My Nonprofit Reviews

sunnnytoo - charity reviews, charity ratings, best charities, best nonprofits, search nonprofits

sunnnytoo

558 profile views
3 reviews

Review for Cystic Fibrosis Foundation Headquarters, Bethesda, MD, USA

Rating: 1 stars  

Actually, client NOT SERVED. They told me2 days ago they would accept Medicare for the Acapella Choice and said they would "educate" their staff member, too. Yesterday, Joy Gross from the cffpharmacy services center called me to tell me they WOULD NOT fill the Rx for the Acapella Choice through Medicare. I will forward this complaint to Medicare, (I did this morning) , the entire CF community needs to be aware this organization did not offer any additional help/resources for acquistion of this device. You are on your own and I would avoid this hugely, well-endowed, self -serving organization. I will also notify the CF Congressional Caucus members. Yes! Our Congressmen need to know this organization is doing a lousy job and are choosy.They don't adhere to meet the needs of the all CF patients.

I've personally experienced the results of this organization in...

Never had a good experience with them. Highly self over rated and you should see the $$$ intake from all the Great Strides walks that is doled out to each state chapter and their CEO. Hardly any $ goes to patient care.

If I had to make changes to this organization, I would...

eliminate it and force the staff to be volunteers and the CEO would have to work for his money and not live off the backs of hard working families who falsely believe this organization is beneficial for the community and cystic fibrosis families and patients.

How would you describe the help you got from this organization?

None

How likely are you to recommend this organization to a friend?

No

How do you feel you were treated by this organization?

Badly

How did you find this group?

I have CF and gave the CFRI in California an excellent review recently. They actually do help patients and follow up and you get personal contact and correct information.

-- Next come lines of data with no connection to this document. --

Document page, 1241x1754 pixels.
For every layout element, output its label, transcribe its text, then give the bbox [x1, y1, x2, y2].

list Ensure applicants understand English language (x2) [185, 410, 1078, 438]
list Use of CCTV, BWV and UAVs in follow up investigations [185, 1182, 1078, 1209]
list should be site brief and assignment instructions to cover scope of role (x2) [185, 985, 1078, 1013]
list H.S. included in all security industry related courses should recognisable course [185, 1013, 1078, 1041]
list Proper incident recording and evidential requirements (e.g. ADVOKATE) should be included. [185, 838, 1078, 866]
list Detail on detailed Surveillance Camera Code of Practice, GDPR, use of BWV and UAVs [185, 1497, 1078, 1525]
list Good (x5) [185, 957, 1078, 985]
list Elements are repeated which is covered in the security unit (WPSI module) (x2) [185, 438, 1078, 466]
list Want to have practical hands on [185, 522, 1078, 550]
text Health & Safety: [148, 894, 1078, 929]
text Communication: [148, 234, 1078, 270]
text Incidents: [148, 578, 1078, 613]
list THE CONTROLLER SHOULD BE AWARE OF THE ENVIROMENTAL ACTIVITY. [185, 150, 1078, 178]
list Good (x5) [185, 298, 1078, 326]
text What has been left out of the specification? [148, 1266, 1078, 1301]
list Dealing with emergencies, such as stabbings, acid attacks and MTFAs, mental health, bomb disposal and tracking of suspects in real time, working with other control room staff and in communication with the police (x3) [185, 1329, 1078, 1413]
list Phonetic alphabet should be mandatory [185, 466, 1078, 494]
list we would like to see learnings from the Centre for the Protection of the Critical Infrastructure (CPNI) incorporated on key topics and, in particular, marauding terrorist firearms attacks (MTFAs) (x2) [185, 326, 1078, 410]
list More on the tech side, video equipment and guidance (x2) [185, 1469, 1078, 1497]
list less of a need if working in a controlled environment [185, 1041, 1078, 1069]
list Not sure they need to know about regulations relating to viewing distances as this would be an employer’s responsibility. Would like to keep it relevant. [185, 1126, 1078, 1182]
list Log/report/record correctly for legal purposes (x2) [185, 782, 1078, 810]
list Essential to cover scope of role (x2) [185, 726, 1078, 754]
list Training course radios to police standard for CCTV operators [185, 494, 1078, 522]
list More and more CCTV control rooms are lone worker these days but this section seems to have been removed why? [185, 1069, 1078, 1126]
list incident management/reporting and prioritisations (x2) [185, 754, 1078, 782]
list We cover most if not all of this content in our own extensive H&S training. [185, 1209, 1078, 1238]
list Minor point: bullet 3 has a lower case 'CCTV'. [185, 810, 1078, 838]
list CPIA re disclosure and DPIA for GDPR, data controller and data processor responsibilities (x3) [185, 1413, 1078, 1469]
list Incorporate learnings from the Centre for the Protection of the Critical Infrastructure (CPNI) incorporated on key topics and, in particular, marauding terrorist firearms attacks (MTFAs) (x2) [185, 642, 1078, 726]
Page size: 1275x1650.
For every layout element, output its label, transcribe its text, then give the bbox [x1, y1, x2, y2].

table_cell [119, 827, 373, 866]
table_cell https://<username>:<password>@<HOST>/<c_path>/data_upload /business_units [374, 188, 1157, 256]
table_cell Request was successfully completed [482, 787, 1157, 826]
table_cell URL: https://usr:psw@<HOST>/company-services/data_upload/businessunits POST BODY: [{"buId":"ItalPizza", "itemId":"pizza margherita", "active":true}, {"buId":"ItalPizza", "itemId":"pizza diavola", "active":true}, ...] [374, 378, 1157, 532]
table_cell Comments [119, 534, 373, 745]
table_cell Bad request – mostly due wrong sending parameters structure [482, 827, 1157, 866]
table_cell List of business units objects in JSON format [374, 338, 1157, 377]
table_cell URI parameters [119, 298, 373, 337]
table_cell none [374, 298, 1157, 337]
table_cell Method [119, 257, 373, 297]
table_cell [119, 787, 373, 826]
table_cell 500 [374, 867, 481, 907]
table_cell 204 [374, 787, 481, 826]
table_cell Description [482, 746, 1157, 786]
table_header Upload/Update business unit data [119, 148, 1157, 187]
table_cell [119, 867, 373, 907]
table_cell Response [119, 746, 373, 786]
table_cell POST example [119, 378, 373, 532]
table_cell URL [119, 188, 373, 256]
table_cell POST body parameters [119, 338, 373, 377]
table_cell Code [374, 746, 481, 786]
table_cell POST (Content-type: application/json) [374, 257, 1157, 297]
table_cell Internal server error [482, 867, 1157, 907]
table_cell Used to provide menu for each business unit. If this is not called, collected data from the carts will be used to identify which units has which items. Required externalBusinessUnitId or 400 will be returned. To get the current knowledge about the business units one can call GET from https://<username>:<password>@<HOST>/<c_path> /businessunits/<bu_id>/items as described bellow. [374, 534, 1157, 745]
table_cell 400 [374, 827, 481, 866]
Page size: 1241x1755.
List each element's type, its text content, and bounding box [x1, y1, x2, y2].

What, if any, change in your life has this group encouraged?

To get rid of phony, non profits, expose them for what they are. Moochers, blood suckers , parasites.

When was your last experience with this nonprofit?

2011

Role:  Client Served & had to order elsewhere, made a public complaint about the CFF.org.
 

Review for Cystic Fibrosis Foundation, Bethesda, MD, USA

Rating: 1 stars  

Actually, client NOT SERVED! They told me yesterday they would accept Medicare for the Acapella Choice and said they would "educate" their staff member, too. Today, they called me to tell me they would NOT fill the Rx for the ACAPELLA CHOICE through Medicare. I will forward this as a complaint to Medicare and the entire CF community needs to be aware that this organization did not offer any additional help/resources for acquistion of this device. You are on your own and I would avoid this hugely, well endowed ,self serving organization. I will also notify the CF Congressional Congress members, yes! Our Congressmen need to know this organization is doing a lousy job and are choosy. They don't adhere to meet the needs of all CF patients.

I've personally experienced the results of this organization in...

Never had any good experience with them. HIghly self over rated and you should see the $ intake from all the Great Strides walks that is doled out to each state chapter and their CEO. Hardly any goes to patient care.

If I had to make changes to this organization, I would...

eliminate it and force the staff to be volunteers!

Role:  Client Served & Ordered elsewhere when they denied Medicare payment for Acapella filled via Medicare payment.
 

Review for Cystic Fibrosis Research Inc, Palo Alto, CA, USA

Rating: 5 stars  

I have CF Adult, diagnosed in 2008. CFRI has been very informative and is up-to-date, always. Many friends prefer this organization for their efficiency and personal assistance over several organizations that assist Cystic Fibrosis patients. They are very prompt when responding to a question, they sponsor several informative workshops throughout the year that are on a patient/parent relevant and at the patient's parent level of understanding. This is extremely beneficial for information and expert care. They work very hard and are very dedicated to this serious illness and can make a difference in life or death. I would contact CFRI as my first choice for information and care.

I've personally experienced the results of this organization in...

Received direct information from CFRI that enabled me to make specific decisions regarding this teenager with CF and her mother to assist a smooth transition to visiting the USA.

If I had to make changes to this organization, I would...

Like to see a list about 3-6 months out, which may be available for planning to travel to California. This may already be available, but currently, I can receive information as it is posted with adequate times, dates, reservations and expectations.

Role:  General Member of the Public & Medically sponsored a 16 year from Ukraine for CF care in the USA Aug through Oct 2010.